→ **Texte d'étude**
□ □ □ □
Linéa

Revue de littérature

par Jérôme Duwa
2003, in La Revue des revues no 34

Qui sont les poètes d’aujourd’hui ? Après un bref inventaire, on s’aperçoit souvent que, passées les années soixante ou 70, les noms nous manquent.
On peut avoir prêté l’oreille aux Lettristes, lu les derniers grands surréalistes du groupe parisien (Jean-Pierre Duprey et Joyce Mansour), et même, ceux moins reconnus (Jean-Louis Bédouin, Gérard Legrand, Jean Schuster) ; on peut encore s’être laissé guider par Breton et ouvrir, après Aimé Césaire, les recueils de Malcolm de Chazal ou Magloire-Saint-Aude. Mais précisément, depuis la mort en 1966 de l’auteur du Révolver à cheveux blancs, la place de chercheur de l’or du temps reste à pourvoir.
□ □ □ □
→ **Extraits des données**
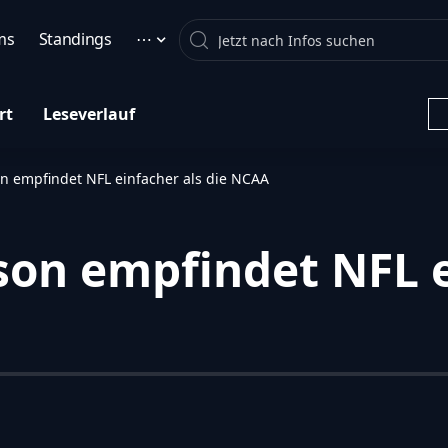
Search
ms
Standings
⋯
rt
Leseverlauf
n empfindet NFL einfacher als die NCAA
on empfindet NFL ei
□ □ □ □
→ **Questions**
**A.** Répondez à ces questions sur l'article consacré aux poètes d'aujourd'hui :
(i) Dans quelle revue et en quelle année l'article a-t-il paru ?
(ii) Quels sont les deux derniers grands surréalistes du groupe parisien nommés ?
(iii) En quelle année est mort l'auteur du Révolver à cheveux blancs ?
**B.** Poursuivez l'article sur les poètes d'aujourd'hui à partir de sa dernière phrase.

→ **Réponses**
**A.**
(i) Dans La Revue des revues no 34, en 2003.
(ii) Jean-Pierre Duprey et Joyce Mansour.
(iii) En 1966.

**B.**
De 1965 à 1980, la saison poétique demeure fertile, comme nous le rappelle opportunément le dossier principal de Linea : l’École de Rochefort, Ponge, Guillevic, Du Bouchet, Tel Quel, Venaille, Heidsieck (1)…
Mais pour distinguer et faire entendre aujourd’hui les autres voix, sinon essentielles du moins de quelque grandeur, qui se sont développées durant cette période dans une ombre encore plus profonde, il convient d’avoir recours au crible des revues où la poésie reste dominante. Si on en répertorie à ce jour à peu près cent vingt-sept (selon le catalogue d’Ent’revues), rares sont celles qui bénéficient d’une édition régulière.
Au printemps 2003, Linea a tracé sa première trajectoire dans le non-frayé de la création poétique contemporaine en proposant un dossier Daniel Leduc. Le poète, né à Paris en 1950, est l’auteur depuis 1988 de quatorze recueils. Un choix de ses poèmes publiés, ainsi que plusieurs inédits, permet de se familiariser avec ce qu’une lecture novice qualifierait volontiers de piété poétique, évidemment à bonne distance de toute vaine agitation d’encensoir. Le commentateur qui tente une périlleuse approche philosophique de la poésie de Leduc rappelle d’ailleurs significativement le projet de Bonnefoy :

« aller si près des choses impermanentes du monde que cette impermanence se découvre substance, se fasse joie, et de ce fait le poème sera la nouvelle écriture sainte. »
Citons Leduc dans L’Homme séculaire (Éditions L’Harmattan, 1993) :

« Il a pris le livre entre les mains. Un poids de solitude pesait sur son regard.
Il a puisé dans chaque page l’écume, et le sel de la vie. »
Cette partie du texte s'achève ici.